Luciano Foschi

Personal information
- Date of birth: 3 July 1967 (age 59)
- Place of birth: Albano Laziale, Italy
- Position: Defender

Youth career
- 1985–1986: Lazio

Senior career*
- Years: Team / Apps / (Gls)
- 1986–1987: Rondinella / 11 / (0)
- 1987–1988: Lazio / 1 / (0)
- 1988–1989: Virescit Boccaleone / 15 / (0)
- 1989–1990: Oltrepò / 23 / (0)
- 1990–1991: Fasano / 25 / (5)
- 1991–1992: Olbia / 37 / (5)
- 1992–1993: Rimini / 34 / (7)
- 1993–1994: Crevalcore / 30 / (3)
- 1994–1996: Lecco / 66 / (8)
- 1996–1999: Viterbese / 84 / (4)
- 1999–2000: Castel San Pietro / 31 / (8)
- 2000–2001: Cremonese / 22 / (2)
- 2001–2002: Olbia / 12 / (3)

Managerial career
- 2001–2002: Olbia
- 2002–2004: Novara
- 2004: Ancona
- 2004–2005: Teramo
- 2005–2006: Reggiana
- 2007–2008: Torres
- 2009: Alessandria
- 2010–2011: Savona
- 2014: Pordenone
- 2016–2017: Renate
- 2018: Livorno
- 2018–2020: Ravenna
- 2021: Carpi
- 2022–2023: Lecco
- 2024–2026: Renate

= Luciano Foschi =

Italian footballer and manager

Luciano Foschi (born 3 July 1967) is an Italian football manager and former player.

==Playing career==
As a player, Foschi made his debut in the 1985-1986 football season as a defender for S.S. Lazio. He played then for the most of his career in Serie C2, winning two championships with A.C. Crevalcore in 1994 and with Viterbese in 1999.

==Coaching career==
As a coach, he won the Serie D championship with Olbia Calcio in 2002 and led Novara Calcio to promotion to Serie C1 in 2003. He lately trained U.S. Alessandria in Lega Pro Seconda Divisione 2008–09 and in Lega Pro Prima Divisione 2009–10.

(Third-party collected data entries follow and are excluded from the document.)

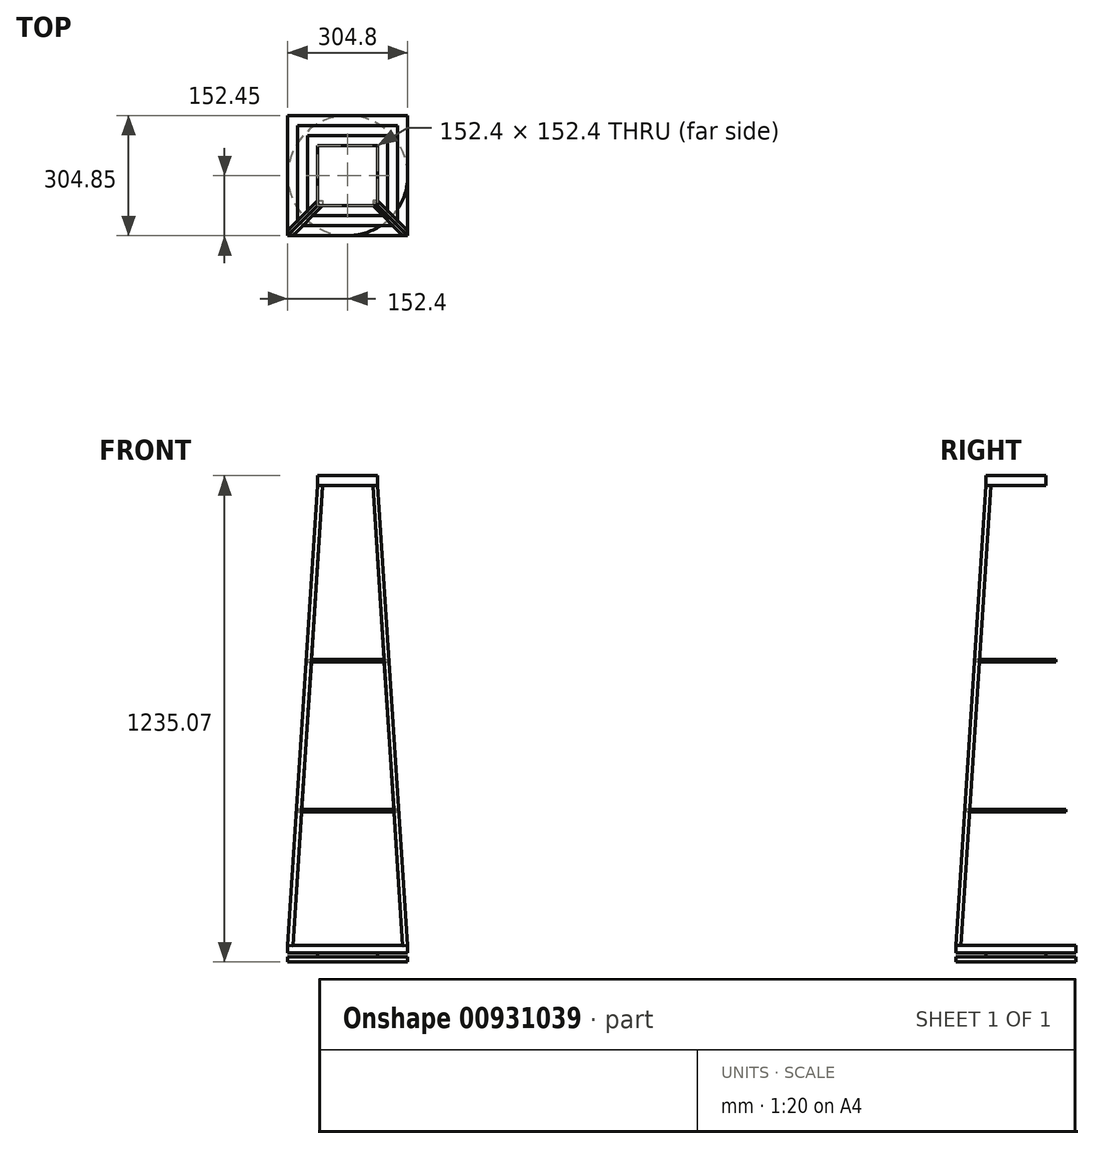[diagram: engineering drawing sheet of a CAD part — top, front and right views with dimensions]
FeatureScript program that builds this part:
annotation { "Feature Type Name" : "Feature", "Feature Type Description" : "" }
export const myFeature = defineFeature(function(context is Context, id is Id, definition is map)
    precondition{}
    {
        {
            var Q0;
            Q0=qCreatedBy(makeId("Top.planeOp"),FACE);
            var sketch = newSketch(context, id + "F0", { "sketchPlane" : qUnion([Q0])});
            skCircle(sketch, "E0", {"center": v(0, 0) * mm, "radius": 152.4 * mm});
            skSolve(sketch);
        }
        {
            var Q0;
            Q0 = qSketchRegion(id + "F0", true);
            extrude(context, id + "F1", {"entities" : qUnion([Q0]), "depth" : 12.7 * mm, "offsetDistance" : 25.4 * mm});
        }
        {
            var Q0;
            Q0=makeQuery(id+"F1.opExtrude","CAP_FACE",FACE,{"disambiguationData":[OSD([sQuery(id+"F0.wireOp",EDGE,"E0")])],"isStart":false});
            var sketch = newSketch(context, id + "F2", { "sketchPlane" : qUnion([Q0])});
            skLineSegment(sketch, "E1.bottom", {"start": v(76.2, 76.2) * mm, "end": v(-76.2, 76.2) * mm});
            skLineSegment(sketch, "E1.top", {"start": v(76.2, -76.2) * mm, "end": v(-76.2, -76.2) * mm});
            skLineSegment(sketch, "E1.left", {"start": v(76.2, 76.2) * mm, "end": v(76.2, -76.2) * mm});
            skLineSegment(sketch, "E1.right", {"start": v(-76.2, 76.2) * mm, "end": v(-76.2, -76.2) * mm});
            skPoint(sketch, "E1.middle", {"position": v(0, 0) * mm});
            skSolve(sketch);
        }
        {
            var Q0;
            Q0 = qSketchRegion(id + "F2", true);
            extrude(context, id + "F3", {"entities" : qUnion([Q0]), "operationType" : NewBodyOperationType.ADD, "depth" : 9.52 * mm, "offsetDistance" : 25.4 * mm});
        }
        {
            var Q0;
            Q0=makeQuery(id+"F3.opExtrude","CAP_FACE",FACE,{"disambiguationData":[OSD([sQuery(id+"F2.wireOp",EDGE,"E1.bottom"),sQuery(id+"F2.wireOp",EDGE,"E1.top"),sQuery(id+"F2.wireOp",EDGE,"E1.left"),sQuery(id+"F2.wireOp",EDGE,"E1.right")])],"isStart":false});
            var sketch = newSketch(context, id + "F4", { "sketchPlane" : qUnion([Q0])});
            skLineSegment(sketch, "E2.bottom", {"start": v(152.4, -152.4) * mm, "end": v(-152.4, -152.4) * mm});
            skLineSegment(sketch, "E2.top", {"start": v(152.4, 152.4) * mm, "end": v(-152.4, 152.4) * mm});
            skLineSegment(sketch, "E2.left", {"start": v(152.4, -152.4) * mm, "end": v(152.4, 152.4) * mm});
            skLineSegment(sketch, "E2.right", {"start": v(-152.4, -152.4) * mm, "end": v(-152.4, 152.4) * mm});
            skPoint(sketch, "E2.middle", {"position": v(0, 0) * mm});
            skSolve(sketch);
        }
        {
            var Q0;
            Q0 = qSketchRegion(id + "F4", true);
            extrude(context, id + "F5", {"entities" : qUnion([Q0]), "operationType" : NewBodyOperationType.ADD, "depth" : 19.05 * mm, "offsetDistance" : 25.4 * mm});
        }
        {
            var Q0;
            Q0=makeQuery(id+"F5.opExtrude","CAP_FACE",FACE,{"disambiguationData":[OSD([sQuery(id+"F4.wireOp",EDGE,"E2.bottom"),sQuery(id+"F4.wireOp",EDGE,"E2.top"),sQuery(id+"F4.wireOp",EDGE,"E2.left"),sQuery(id+"F4.wireOp",EDGE,"E2.right")])],"isStart":false});
            cPlane(context, id + "F6", {"entities" : qUnion([Q0]), "cplaneType" : CPlaneType.OFFSET, "offset" : 1168.4 * mm, "width" : 152.4 * mm, "height" : 152.4 * mm});
        }
        {
            var Q0;
            Q0=qCreatedBy(id+"F6.planeOp",FACE);
            var sketch = newSketch(context, id + "F7", { "sketchPlane" : qUnion([Q0])});
            skLineSegment(sketch, "E3.bottom", {"start": v(76.2, -76.2) * mm, "end": v(-76.2, -76.2) * mm});
            skLineSegment(sketch, "E3.top", {"start": v(76.2, 76.2) * mm, "end": v(-76.2, 76.2) * mm});
            skLineSegment(sketch, "E3.left", {"start": v(76.2, -76.2) * mm, "end": v(76.2, 76.2) * mm});
            skLineSegment(sketch, "E3.right", {"start": v(-76.2, -76.2) * mm, "end": v(-76.2, 76.2) * mm});
            skPoint(sketch, "E3.middle", {"position": v(0, 0) * mm});
            skSolve(sketch);
        }
        {
            var Q0;
            Q0 = qSketchRegion(id + "F7", true);
            extrude(context, id + "F8", {"entities" : qUnion([Q0]), "depth" : 25.4 * mm, "offsetDistance" : 25.4 * mm});
        }
        {
            var Q0;
            Q0=makeQuery(id+"F5.opExtrude","CAP_VERTEX",VERTEX,{"disambiguationData":[OSD([sQuery(id+"F4.wireOp",EDGE,"E2.bottom"),sQuery(id+"F4.wireOp",EDGE,"E2.right")])],"isStart":false});
            var Q1;
            Q1=makeQuery(id+"F5.opExtrude","CAP_VERTEX",VERTEX,{"disambiguationData":[OSD([sQuery(id+"F4.wireOp",EDGE,"E2.bottom"),sQuery(id+"F4.wireOp",EDGE,"E2.left")])],"isStart":false});
            var Q2;
            Q2=makeQuery(id+"F8.opExtrude","CAP_VERTEX",VERTEX,{"disambiguationData":[OSD([sQuery(id+"F7.wireOp",EDGE,"E3.bottom"),sQuery(id+"F7.wireOp",EDGE,"E3.right")])],"isStart":true});
            cPlane(context, id + "F9", {"entities" : qUnion([Q0, Q1, Q2]), "cplaneType" : CPlaneType.THREE_POINT, "offset" : 25.4 * mm, "width" : 152.4 * mm, "height" : 152.4 * mm});
        }
        {
            var Q0;
            Q0=qCreatedBy(id+"F9.planeOp",FACE);
            var sketch = newSketch(context, id + "F10", { "sketchPlane" : qUnion([Q0])});
            skPoint(sketch, "E4.0", {"position": v(76.2, 1202.15) * mm});
            skPoint(sketch, "E5.0", {"position": v(-76.2, 1202.15) * mm});
            skPoint(sketch, "E6.0", {"position": v(152.4, 31.27) * mm});
            skPoint(sketch, "E7.0", {"position": v(-152.4, 31.27) * mm});
            skLineSegment(sketch, "E8", {"start": v(76.2, 1202.15) * mm, "end": v(152.4, 31.27) * mm});
            skLineSegment(sketch, "E9", {"start": v(-76.2, 1202.15) * mm, "end": v(-152.4, 31.27) * mm});
            skLineSegment(sketch, "E10", {"start": v(76.2, 1202.15) * mm, "end": v(63.53, 1201.33) * mm});
            skLineSegment(sketch, "E11", {"start": v(-76.2, 1202.15) * mm, "end": v(-63.53, 1201.33) * mm});
            skLineSegment(sketch, "E12", {"start": v(152.4, 31.27) * mm, "end": v(139.73, 30.44) * mm});
            skLineSegment(sketch, "E13", {"start": v(-152.4, 31.27) * mm, "end": v(-139.73, 30.44) * mm});
            skLineSegment(sketch, "E14", {"start": v(139.73, 30.44) * mm, "end": v(63.53, 1201.33) * mm});
            skLineSegment(sketch, "E15", {"start": v(-63.53, 1201.33) * mm, "end": v(-139.73, 30.44) * mm});
            skSolve(sketch);
        }
        {
            var Q0;
            Q0 = qSketchRegion(id + "F10", true);
            extrude(context, id + "F11", {"entities" : qUnion([Q0]), "operationType" : NewBodyOperationType.ADD, "depth" : 12.7 * mm, "offsetDistance" : 25.4 * mm});
        }
        {
            var Q0;
            Q0=qCreatedBy(makeId("Top.planeOp"),FACE);
            cPlane(context, id + "F12", {"entities" : qUnion([Q0]), "cplaneType" : CPlaneType.OFFSET, "offset" : 381 * mm, "width" : 152.4 * mm, "height" : 152.4 * mm});
        }
        {
            var Q0;
            Q0=qCreatedBy(id+"F12.planeOp",FACE);
            var sketch = newSketch(context, id + "F13", { "sketchPlane" : qUnion([Q0])});
            skLineSegment(sketch, "E16.bottom", {"start": v(127, 127) * mm, "end": v(-127, 127) * mm});
            skLineSegment(sketch, "E16.top", {"start": v(127, -127) * mm, "end": v(-127, -127) * mm});
            skLineSegment(sketch, "E16.left", {"start": v(127, 127) * mm, "end": v(127, -127) * mm});
            skLineSegment(sketch, "E16.right", {"start": v(-127, 127) * mm, "end": v(-127, -127) * mm});
            skPoint(sketch, "E16.middle", {"position": v(0, 0) * mm});
            skSolve(sketch);
        }
        {
            var Q0;
            Q0 = qSketchRegion(id + "F13", true);
            extrude(context, id + "F14", {"entities" : qUnion([Q0]), "operationType" : NewBodyOperationType.ADD, "depth" : 6.35 * mm, "offsetDistance" : 25.4 * mm});
        }
        {
            var Q0;
            Q0=qCreatedBy(makeId("Top.planeOp"),FACE);
            cPlane(context, id + "F15", {"entities" : qUnion([Q0]), "cplaneType" : CPlaneType.OFFSET, "offset" : 762 * mm, "width" : 152.4 * mm, "height" : 152.4 * mm});
        }
        {
            var Q0;
            Q0=qCreatedBy(id+"F15.planeOp",FACE);
            var sketch = newSketch(context, id + "F16", { "sketchPlane" : qUnion([Q0])});
            skLineSegment(sketch, "E17.bottom", {"start": v(-101.6, 101.6) * mm, "end": v(101.6, 101.6) * mm});
            skLineSegment(sketch, "E17.top", {"start": v(-101.6, -101.6) * mm, "end": v(101.6, -101.6) * mm});
            skLineSegment(sketch, "E17.left", {"start": v(-101.6, 101.6) * mm, "end": v(-101.6, -101.6) * mm});
            skLineSegment(sketch, "E17.right", {"start": v(101.6, 101.6) * mm, "end": v(101.6, -101.6) * mm});
            skPoint(sketch, "E17.middle", {"position": v(0, 0) * mm});
            skSolve(sketch);
        }
        {
            var Q0;
            Q0 = qSketchRegion(id + "F16", true);
            extrude(context, id + "F17", {"entities" : qUnion([Q0]), "operationType" : NewBodyOperationType.ADD, "depth" : 6.35 * mm, "offsetDistance" : 25.4 * mm});
        }
    });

He was dismissed by Livorno on 8 April 2018.

On 4 June 2018, he was appointed as a manager of Ravenna. He was dismissed by Ravenna on 28 June 2020.

On 21 January 2021 he was named new head coach of Carpi. On 11 February 2021 he resigned himself.

On 21 September 2022, he was confirmed as the new head coach of Serie C club Lecco, and he led the club to promotion to the second tier via the playoffs.

On 9 October 2023, following a negative start in the club's 2023–24 Serie B campaign with only one point in six games, Foschi was dismissed from his position. On 2 July 2024, after resolving his contract with Lecco, Foschi signed a two-year deal with Serie C club Renate.